- _What to work on_
In the entries below, count the lines that hold the string "noir" and state only that count.

☆ ☆ ☆ ☆

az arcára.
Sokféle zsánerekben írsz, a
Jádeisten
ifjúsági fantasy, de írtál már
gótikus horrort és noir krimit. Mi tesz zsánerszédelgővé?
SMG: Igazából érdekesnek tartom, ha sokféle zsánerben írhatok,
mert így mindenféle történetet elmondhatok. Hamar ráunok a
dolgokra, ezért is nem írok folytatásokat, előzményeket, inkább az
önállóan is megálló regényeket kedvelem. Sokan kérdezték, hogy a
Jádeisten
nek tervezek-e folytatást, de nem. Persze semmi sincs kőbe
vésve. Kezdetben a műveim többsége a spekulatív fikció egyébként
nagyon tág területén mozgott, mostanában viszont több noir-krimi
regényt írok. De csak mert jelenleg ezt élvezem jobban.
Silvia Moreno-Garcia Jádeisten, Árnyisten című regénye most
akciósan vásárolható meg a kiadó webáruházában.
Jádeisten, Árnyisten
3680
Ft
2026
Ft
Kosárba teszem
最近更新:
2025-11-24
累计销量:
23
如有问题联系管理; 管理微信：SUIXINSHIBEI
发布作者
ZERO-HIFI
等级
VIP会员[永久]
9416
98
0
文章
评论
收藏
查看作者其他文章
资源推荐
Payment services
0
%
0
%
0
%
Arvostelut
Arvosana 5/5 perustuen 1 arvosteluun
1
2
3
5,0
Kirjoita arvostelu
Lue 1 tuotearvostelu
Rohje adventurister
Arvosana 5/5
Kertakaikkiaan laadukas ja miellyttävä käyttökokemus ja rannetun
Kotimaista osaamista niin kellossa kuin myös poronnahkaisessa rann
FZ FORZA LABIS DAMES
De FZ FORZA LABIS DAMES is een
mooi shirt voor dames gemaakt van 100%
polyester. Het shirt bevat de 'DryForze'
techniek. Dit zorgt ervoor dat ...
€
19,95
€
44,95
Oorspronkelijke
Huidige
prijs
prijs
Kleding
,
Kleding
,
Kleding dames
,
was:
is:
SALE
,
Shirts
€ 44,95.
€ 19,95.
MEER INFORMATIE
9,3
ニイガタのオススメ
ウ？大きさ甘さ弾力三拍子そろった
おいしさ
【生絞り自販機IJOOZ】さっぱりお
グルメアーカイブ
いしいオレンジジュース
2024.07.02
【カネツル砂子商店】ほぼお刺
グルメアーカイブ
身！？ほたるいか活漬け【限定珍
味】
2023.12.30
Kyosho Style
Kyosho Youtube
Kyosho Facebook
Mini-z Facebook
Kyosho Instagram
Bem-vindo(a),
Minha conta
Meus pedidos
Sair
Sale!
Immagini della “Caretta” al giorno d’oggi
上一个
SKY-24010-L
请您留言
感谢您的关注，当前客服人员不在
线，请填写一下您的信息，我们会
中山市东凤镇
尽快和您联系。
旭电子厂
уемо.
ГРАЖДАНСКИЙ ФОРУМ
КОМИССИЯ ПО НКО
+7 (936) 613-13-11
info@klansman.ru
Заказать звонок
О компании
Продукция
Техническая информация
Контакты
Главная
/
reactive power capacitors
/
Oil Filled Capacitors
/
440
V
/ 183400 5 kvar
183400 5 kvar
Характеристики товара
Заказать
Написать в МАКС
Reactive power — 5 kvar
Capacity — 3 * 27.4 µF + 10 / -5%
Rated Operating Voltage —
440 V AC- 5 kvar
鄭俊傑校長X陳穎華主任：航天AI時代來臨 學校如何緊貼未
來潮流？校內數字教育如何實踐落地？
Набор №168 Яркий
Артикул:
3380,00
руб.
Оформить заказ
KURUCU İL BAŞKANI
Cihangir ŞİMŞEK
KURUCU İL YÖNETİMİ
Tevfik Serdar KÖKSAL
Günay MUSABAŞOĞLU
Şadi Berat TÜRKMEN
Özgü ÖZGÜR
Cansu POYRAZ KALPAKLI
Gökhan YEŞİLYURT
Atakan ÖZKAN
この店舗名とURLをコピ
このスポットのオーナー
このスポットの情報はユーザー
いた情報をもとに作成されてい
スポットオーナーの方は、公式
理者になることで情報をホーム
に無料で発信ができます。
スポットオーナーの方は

☆ ☆ ☆ ☆

- _Response to this exercise_
2